Grewal focused on testing the theory that a proto-planet with a sulfur-rich core smacking into the primordial Earth could have contributed the essential ingredients for life that the Earth lacked. The sulfur-rich core is important because of the puzzling evidence found in the ratios of carbon, nitrogen, and sulfur in the Earth’s non-core material—known as bulk silicate Earth.
The idea that smaller, leftover material from the outer reaches of the solar system impacted the Earth and deposited these elements has long been the best theory anyone’s had for how these elements found their way to Earth.
The problem with that theory is that while these objects, called carbonaceous chondrites, contain these elements, their ratios do not match what is found in the bulk silicate Earth. There’s nearly twice as much carbon than there would be if these elements came from these objects.
A proto-planet with a sulfur-rich core, however, was a different story.
Recreating an Early Planetary Core With Science!
Grewal decided to test whether a dense sulfur core would effectively keep carbon and nitrogen out of the core of the planet, producing a much higher carbon content in the proto-planet's bulk silicate material.

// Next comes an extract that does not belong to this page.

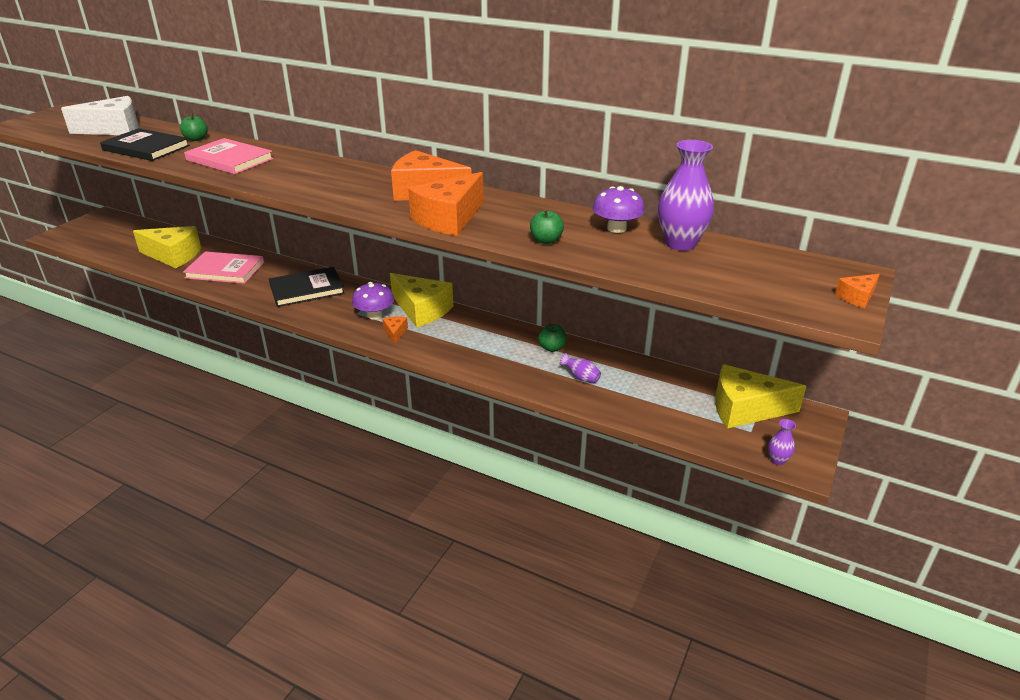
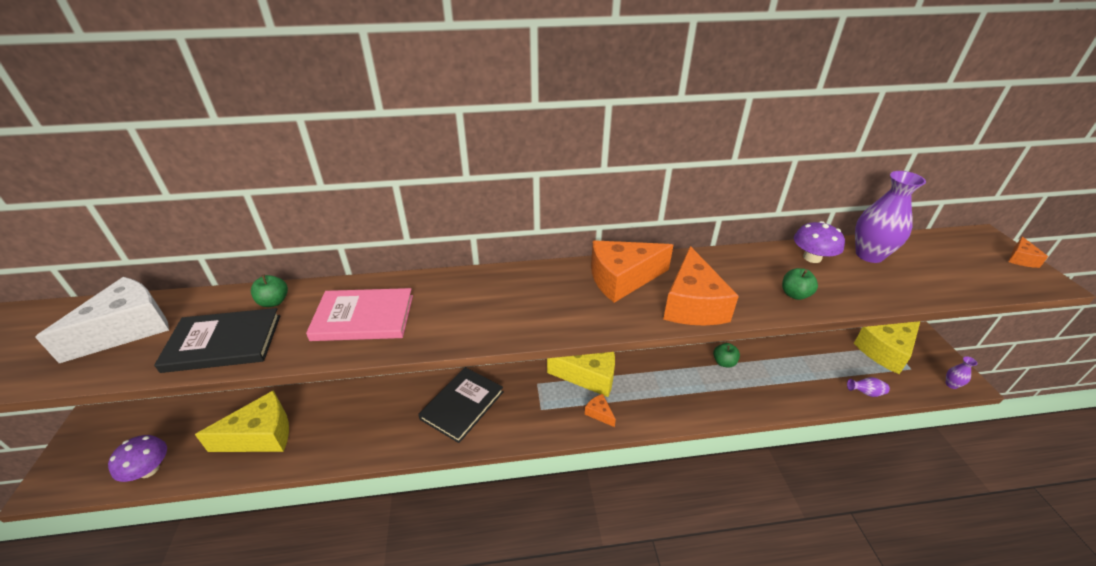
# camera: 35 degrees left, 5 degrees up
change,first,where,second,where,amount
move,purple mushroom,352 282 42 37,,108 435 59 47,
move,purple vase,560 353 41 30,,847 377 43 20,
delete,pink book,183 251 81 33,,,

His experiments showed that at differing levels of sulfur concentration, nitrogen was only squeezed out of the core and into the bulk silicate at the highest concentrations of sulfur tested. Carbon, on the other hand, would concentrate in the bulk silicate when the planet had an intermediate amount of sulfur in its core.
Using these results, Dasgupta, Grewal, and Chenguang Sun—a postdoctoral researcher at Rice—crafted a computer simulation that modeled the chaos of the early solar system and ran it around a billion times. They then looked through the results to see what could have caused the chemical ratios in Earth bulk silicate.
The prime candidate would have been a proto-planet the size of Mars with a sulfur-rich core striking the Earth about 4.4 billion years ago, right around the time the Moon was carved out of the early Earth by a massive planetary impact.
“This study suggests that a rocky, Earth-like planet gets more chances to acquire life-essential elements if it forms and grows from giant impacts with planets that have sampled different building blocks, perhaps from different parts of a protoplanetary disk," said Dasgupta.
He added, "this removes some boundary conditions. It shows that life-essential volatiles can arrive at the surface layers of a planet, even if they were produced on planetary bodies that underwent core formation under very different conditions."